In a telephone interview, Jha says the data analysis of the HQID study led him to conclude that "Our expectations of what value-based purchasing is going to produce in terms of improvements in outcomes should be pretty limited."
"No matter how you slice it," he adds, "I think what we see is that (among the 252 hospitals participating), improvements for processes were pretty modest. And, then obviously our study says it didn't have any impact on outcomes."

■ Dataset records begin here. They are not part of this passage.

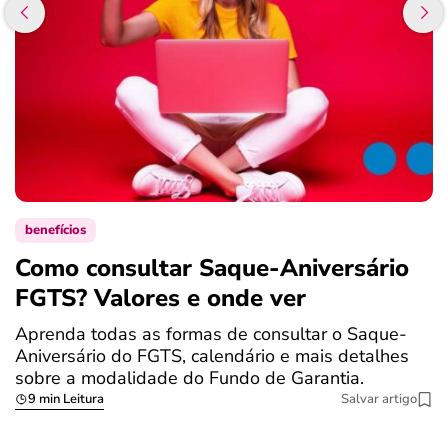
benefícios
Como consultar Saque-Aniversário
S
FGTS? Valores e onde ver
a
Aprenda todas as formas de consultar o Saque-
O
Aniversário do FGTS, calendário e mais detalhes
é
sobre a modalidade do Fundo de Garantia.
a
9 min Leitura
Salvar artigo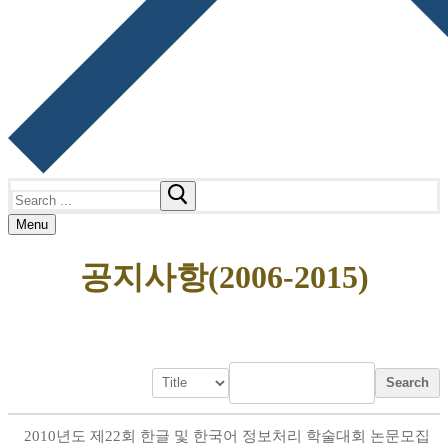
Search
for:
Menu
공지사항(2006-2015)
Search
2010년도 제22회 한글 및 한국어 정보처리 학술대회 논문모집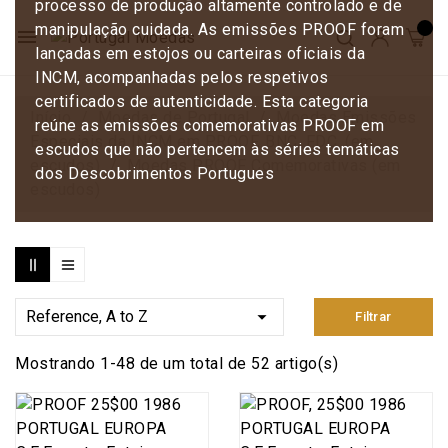
processo de produção altamente controlado e de
manipulação cuidada. As emissões PROOF foram
menu
lançadas em estojos ou carteiras oficiais da
INCM, acompanhadas pelos respetivos
certificados de autenticidade. Esta categoria
Início
Moedas de Portugal
Moedas Emissões
reúne as emissões comemorativas PROOF em
Especiais da INCM em PROOF, BNC, FDC. (em
escudos que não pertencem às séries temáticas
escudos)
Moedas PROOF Comemorativas (em
dos Descobrimentos Portugues
escudos)

Reference, A to Z
Filtrar
Mostrando 1-48 de um total de 52 artigo(s)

The study found "little evidence" that participation in the Premier program "was associated with declines in mortality above and beyond those reported for hospitals that participated in public reporting alone, even when we examined care over a period of six years after the program's inception," the authors wrote.
Throughout the duration of the experiment, from 2003 to 2009, public reporting on Medicare's Hospital Compare may have incentivized all hospitals to improve quality performance. So the improvement at all hospitals' may have been, to some extent, a result of that pressure.

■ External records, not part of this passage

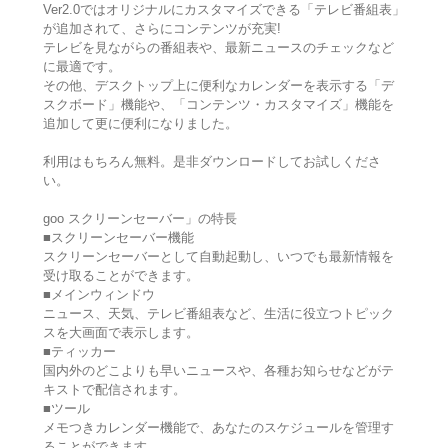
Ver2.0ではオリジナルにカスタマイズできる「テレビ番組表」
が追加されて、さらにコンテンツが充実!
テレビを見ながらの番組表や、最新ニュースのチェックなど
に最適です。
その他、デスクトップ上に便利なカレンダーを表示する「デ
スクボード」機能や、「コンテンツ・カスタマイズ」機能を
追加して更に便利になりました。
利用はもちろん無料。是非ダウンロードしてお試しくださ
い。
goo スクリーンセーバー」の特長
■スクリーンセーバー機能
スクリーンセーバーとして自動起動し、いつでも最新情報を
受け取ることができます。
■メインウィンドウ
ニュース、天気、テレビ番組表など、生活に役立つトピック
スを大画面で表示します。
■ティッカー
国内外のどこよりも早いニュースや、各種お知らせなどがテ
キストで配信されます。
■ツール
メモつきカレンダー機能で、あなたのスケジュールを管理す
ることができます。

Additionally, Jha says, over this time clinicians were realizing much better ways to care for patients with these conditions, a learning process that reduced mortality as well, but was unrelated to incentive payments.
"Furthermore, we found no difference in trends in mortality between conditions for which outcomes were explicitly linked to incentives and conditions for which outcomes were not linked to incentives," the authors wrote.
The conditions for which the process measures were applied were congestive heart failure, acute myocardial infarction, and pneumonia, the same ones in the current value-based purchasing logarithm.